Lex Tusk? How Poland’s Controversial "Russian Influence" Law Will Subvert Democracy

The new “lex Tusk” includes language about companies and their management. But is this likely to be a fair investigation into breaking sanctions on Russia, or a political witch-hunt in the business sphere?

Photo of President of the Republic of Poland Andrzej Duda

Polish President Andrzej Duda

Piotr Miaczynski, Leszek Kostrzewski

-Analysis-

WARSAW — Poland’s new Commission for investigating Russian influence, which President Andrzej Duda signed into law on Monday, will be able to summon representatives of any company for inquiry. It has sparked a major controversy in Polish politics, as political opponents of the government warn that the Commission has been given near absolute power to investigate and punish any citizen, business or organization.
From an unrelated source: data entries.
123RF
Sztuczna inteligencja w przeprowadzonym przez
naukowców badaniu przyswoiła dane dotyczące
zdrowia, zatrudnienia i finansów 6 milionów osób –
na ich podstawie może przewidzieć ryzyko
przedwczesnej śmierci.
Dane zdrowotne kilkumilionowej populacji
And opposition politicians are expected to be high on the list of would-be suspects, starting with Donald Tusk, who is challenging the ruling PiS government to return to the presidency next fall. For that reason, it has been sardonically dubbed: Lex Tusk.

University of Warsaw law professor Michal Romanowski notes that the interests of any firm can be considered favorable to Russia. “These are instruments which the likes of Putin and Orban would not be ashamed of," Romanowski said.

The law on the Commission for examining Russian influences has "atomic" prerogatives sewn into it. Nine members of the Commission with the rank of secretary of state will be able to summon virtually anyone, with the powers of severe punishment.

Under the new law, these Commissioners will become arbiters of nearly absolute power, and will be able to use the resources of nearly any organ of the state, including the secret services, in order to demand access to every available document. They will be able to prosecute people for acts which were not prohibited at the time they were committed.

Their prerogatives are broader than that of the President or the Prime Minister, wider than those of any court. And there is virtually no oversight over their actions.

Nobody can feel safe. This includes companies, their management, lawyers, journalists, and trade unionists.